> **WRITTEN PROBLEM**
Gather every line of the material below that contains the string "Logged" and copy each one out.

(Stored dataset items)
※
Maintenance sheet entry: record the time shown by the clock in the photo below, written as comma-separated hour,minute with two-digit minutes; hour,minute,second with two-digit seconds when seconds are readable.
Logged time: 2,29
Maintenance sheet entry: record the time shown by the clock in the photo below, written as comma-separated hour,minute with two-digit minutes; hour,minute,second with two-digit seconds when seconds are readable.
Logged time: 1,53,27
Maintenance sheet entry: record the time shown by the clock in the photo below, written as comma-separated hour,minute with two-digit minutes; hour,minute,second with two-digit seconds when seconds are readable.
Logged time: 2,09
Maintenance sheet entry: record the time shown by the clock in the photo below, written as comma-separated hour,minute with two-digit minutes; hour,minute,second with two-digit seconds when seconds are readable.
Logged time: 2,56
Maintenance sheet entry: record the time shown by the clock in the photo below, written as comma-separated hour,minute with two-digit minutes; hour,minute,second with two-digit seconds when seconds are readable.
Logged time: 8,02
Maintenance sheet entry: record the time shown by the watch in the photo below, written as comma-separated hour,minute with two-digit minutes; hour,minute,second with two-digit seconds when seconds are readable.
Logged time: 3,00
※
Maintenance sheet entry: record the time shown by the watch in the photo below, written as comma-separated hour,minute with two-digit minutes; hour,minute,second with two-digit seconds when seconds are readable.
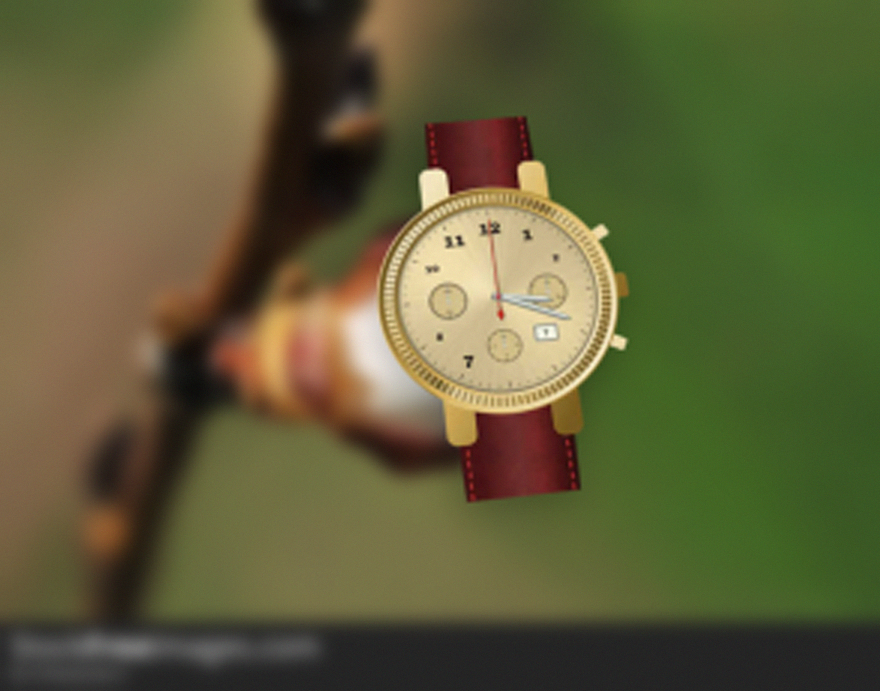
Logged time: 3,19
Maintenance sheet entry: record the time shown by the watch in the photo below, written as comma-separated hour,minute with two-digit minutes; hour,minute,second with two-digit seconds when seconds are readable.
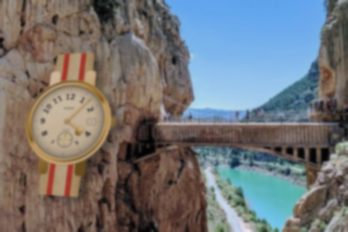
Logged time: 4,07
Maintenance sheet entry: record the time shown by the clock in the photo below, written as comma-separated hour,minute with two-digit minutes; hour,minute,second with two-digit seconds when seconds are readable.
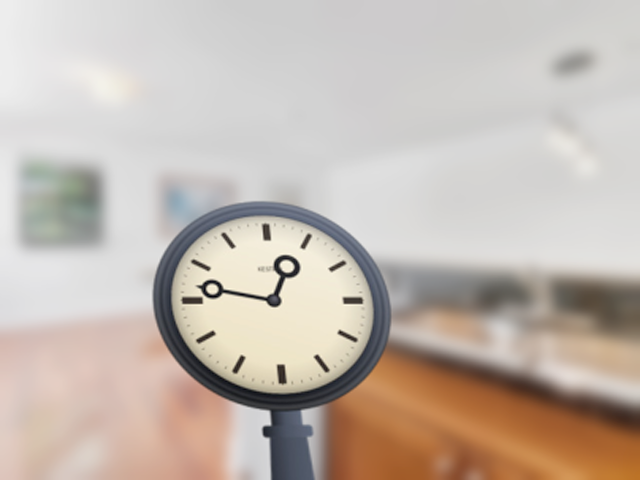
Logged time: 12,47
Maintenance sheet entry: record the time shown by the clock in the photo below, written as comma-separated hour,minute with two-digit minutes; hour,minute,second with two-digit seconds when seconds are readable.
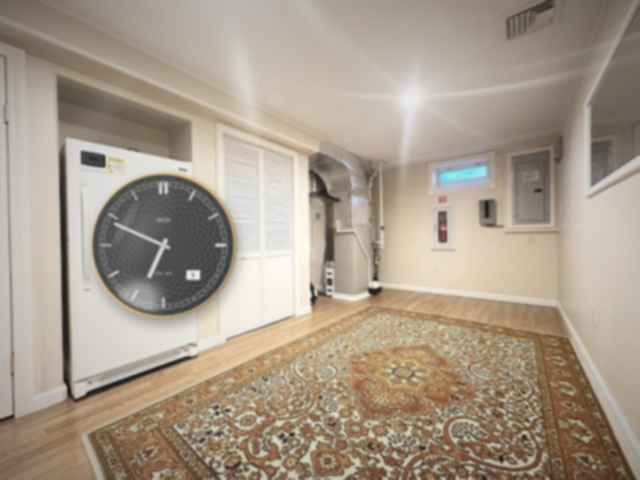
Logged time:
※
> **FULL SOLUTION**
Logged time: 2,29
Logged time: 1,53,27
Logged time: 2,09
Logged time: 2,56
Logged time: 8,02
Logged time: 3,00
Logged time: 3,19
Logged time: 4,07
Logged time: 12,47
Logged time:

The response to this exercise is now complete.